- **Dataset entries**
##########

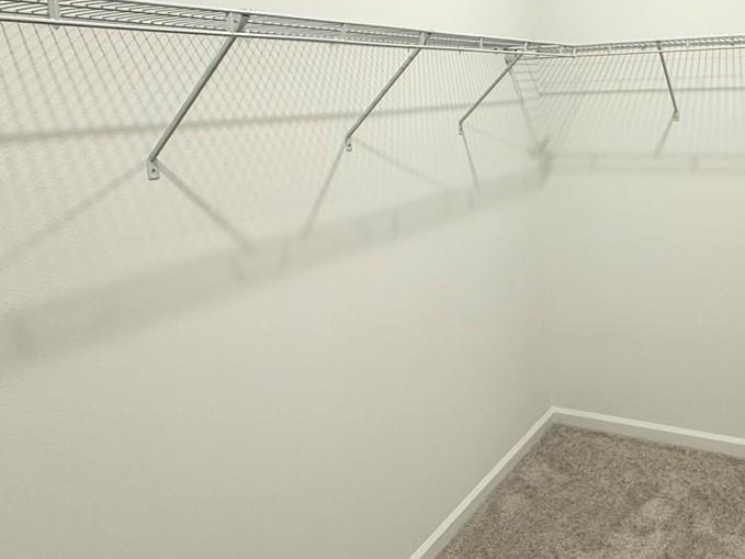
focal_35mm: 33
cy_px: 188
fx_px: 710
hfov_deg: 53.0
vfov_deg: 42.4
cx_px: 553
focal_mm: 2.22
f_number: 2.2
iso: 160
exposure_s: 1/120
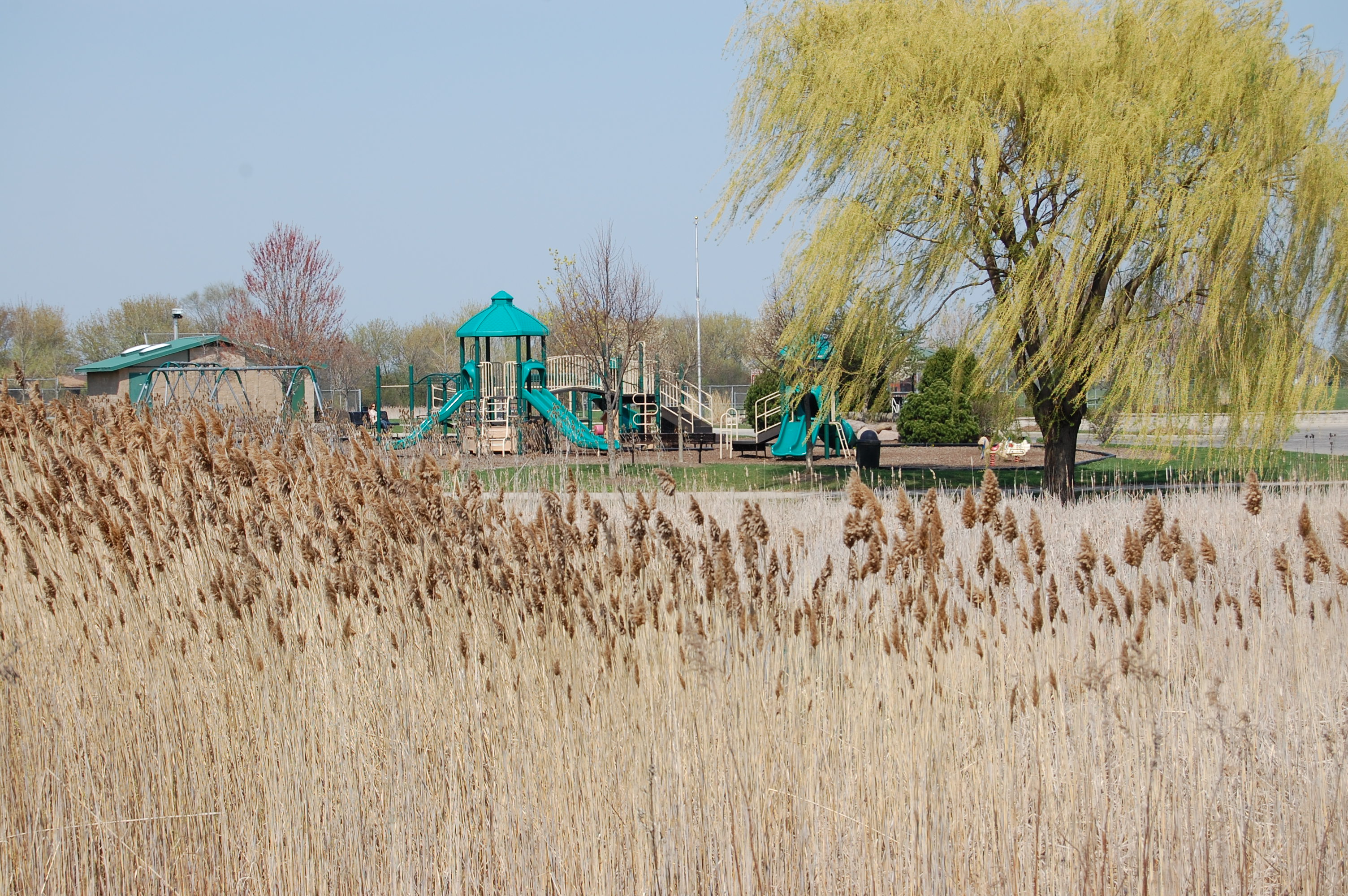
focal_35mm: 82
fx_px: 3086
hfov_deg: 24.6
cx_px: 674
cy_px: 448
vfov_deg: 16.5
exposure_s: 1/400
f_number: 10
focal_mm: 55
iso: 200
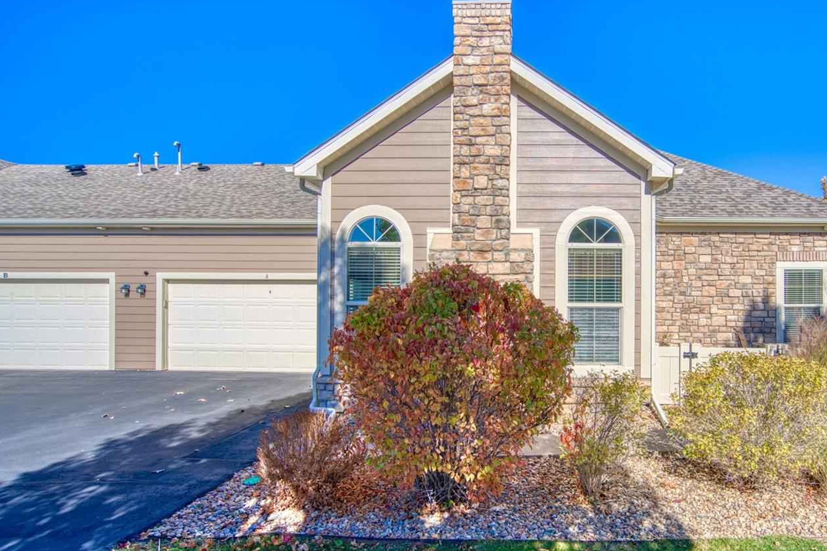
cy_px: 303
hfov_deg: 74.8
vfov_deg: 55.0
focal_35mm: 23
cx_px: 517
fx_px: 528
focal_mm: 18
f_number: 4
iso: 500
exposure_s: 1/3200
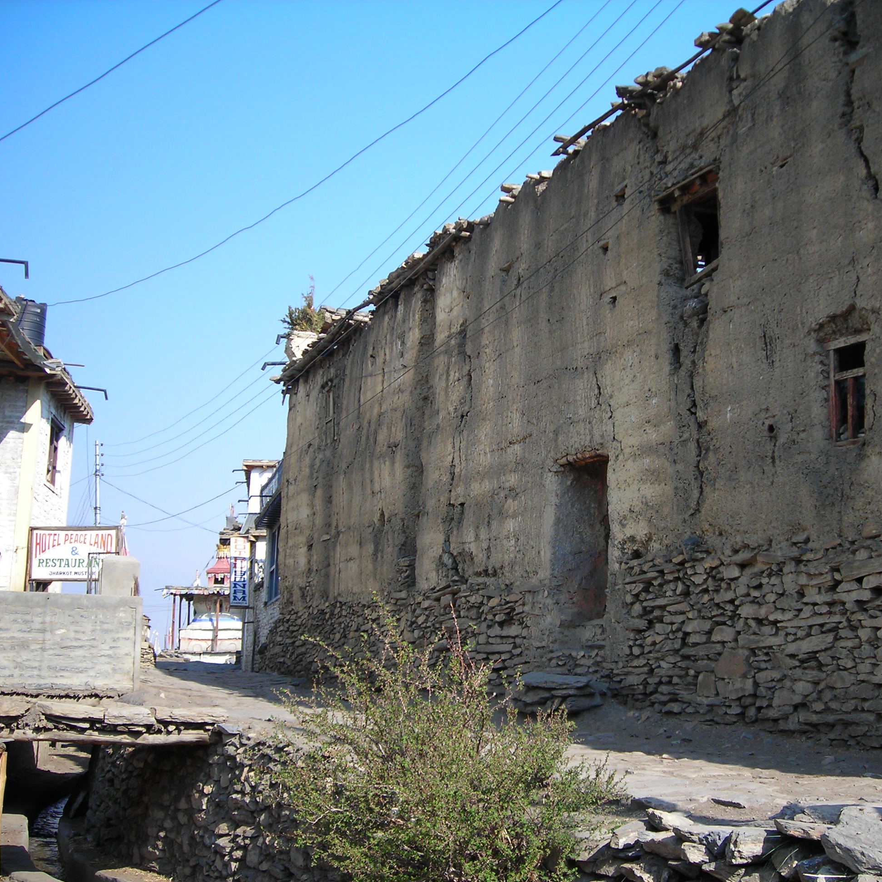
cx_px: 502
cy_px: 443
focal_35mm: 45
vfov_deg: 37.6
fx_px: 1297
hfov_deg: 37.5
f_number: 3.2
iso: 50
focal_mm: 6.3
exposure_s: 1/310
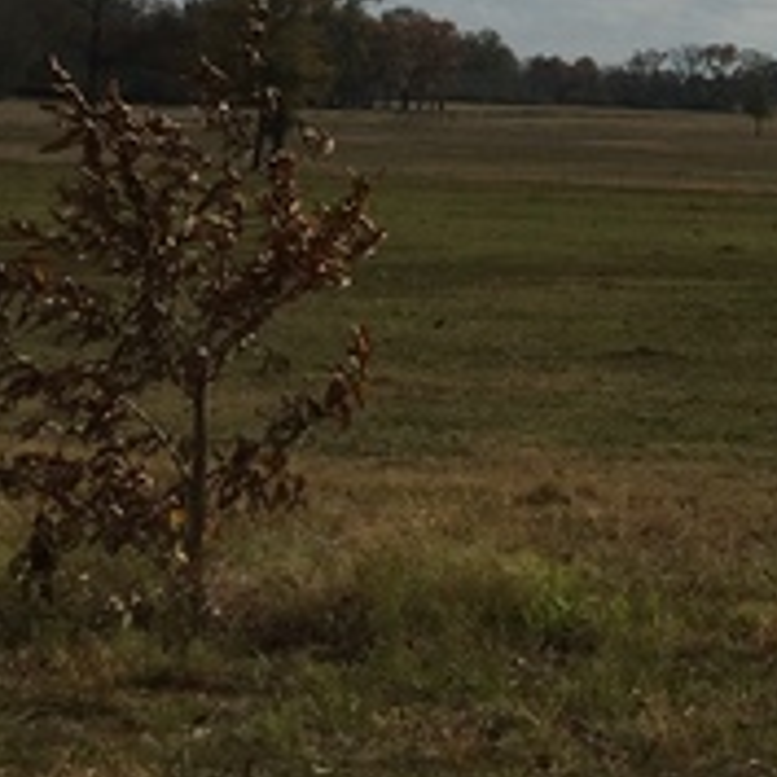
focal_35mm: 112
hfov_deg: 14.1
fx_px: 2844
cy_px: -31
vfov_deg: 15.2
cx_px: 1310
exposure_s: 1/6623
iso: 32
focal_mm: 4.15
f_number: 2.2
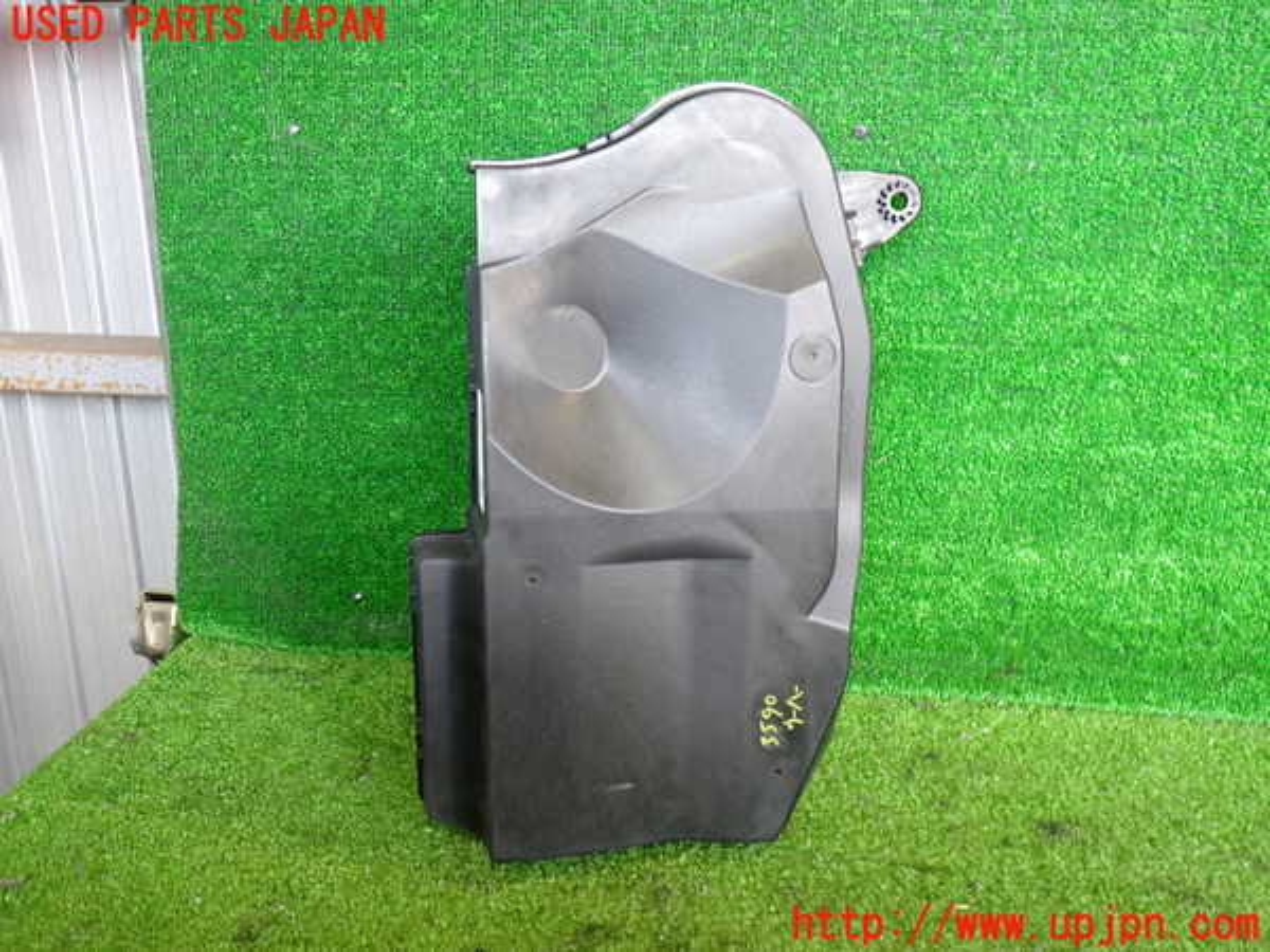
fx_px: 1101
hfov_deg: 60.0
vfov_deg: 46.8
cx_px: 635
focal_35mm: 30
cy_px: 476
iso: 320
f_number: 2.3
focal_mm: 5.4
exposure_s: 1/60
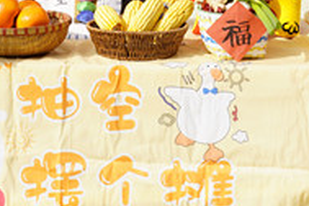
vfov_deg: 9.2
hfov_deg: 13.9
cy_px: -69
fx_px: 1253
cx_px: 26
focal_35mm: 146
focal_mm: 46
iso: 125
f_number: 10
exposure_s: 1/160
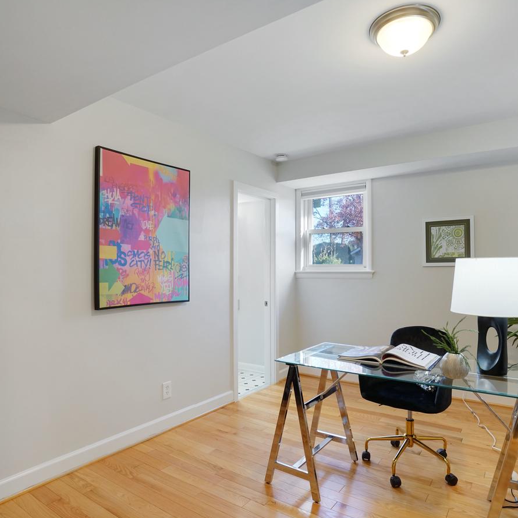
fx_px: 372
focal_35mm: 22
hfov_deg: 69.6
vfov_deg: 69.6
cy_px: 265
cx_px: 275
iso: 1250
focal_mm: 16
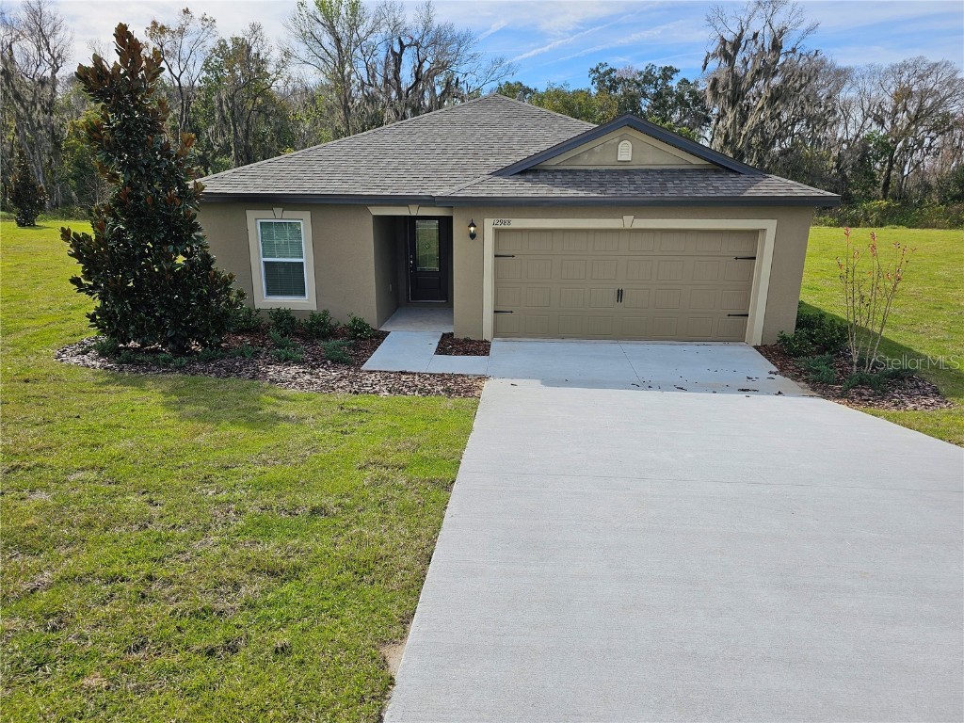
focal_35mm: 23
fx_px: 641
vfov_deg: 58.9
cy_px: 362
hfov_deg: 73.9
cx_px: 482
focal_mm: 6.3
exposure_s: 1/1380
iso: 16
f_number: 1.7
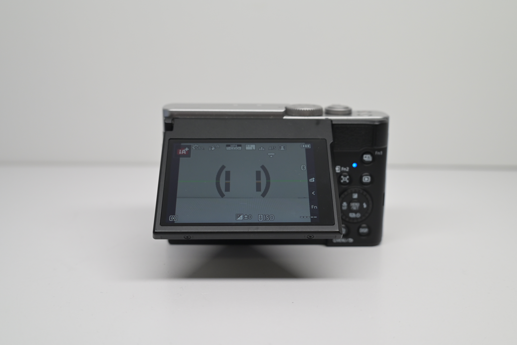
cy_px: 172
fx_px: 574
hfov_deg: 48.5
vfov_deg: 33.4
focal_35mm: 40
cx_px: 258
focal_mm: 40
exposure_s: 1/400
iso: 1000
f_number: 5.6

##########

The answer consists of the lines from the one holding "focal_35mm: 146" to the end of the records, inclusive, restated exactly and without pictures.

focal_35mm: 146
focal_mm: 46
iso: 125
f_number: 10
exposure_s: 1/160
fx_px: 372
focal_35mm: 22
hfov_deg: 69.6
vfov_deg: 69.6
cy_px: 265
cx_px: 275
iso: 1250
focal_mm: 16
focal_35mm: 23
fx_px: 641
vfov_deg: 58.9
cy_px: 362
hfov_deg: 73.9
cx_px: 482
focal_mm: 6.3
exposure_s: 1/1380
iso: 16
f_number: 1.7
cy_px: 172
fx_px: 574
hfov_deg: 48.5
vfov_deg: 33.4
focal_35mm: 40
cx_px: 258
focal_mm: 40
exposure_s: 1/400
iso: 1000
f_number: 5.6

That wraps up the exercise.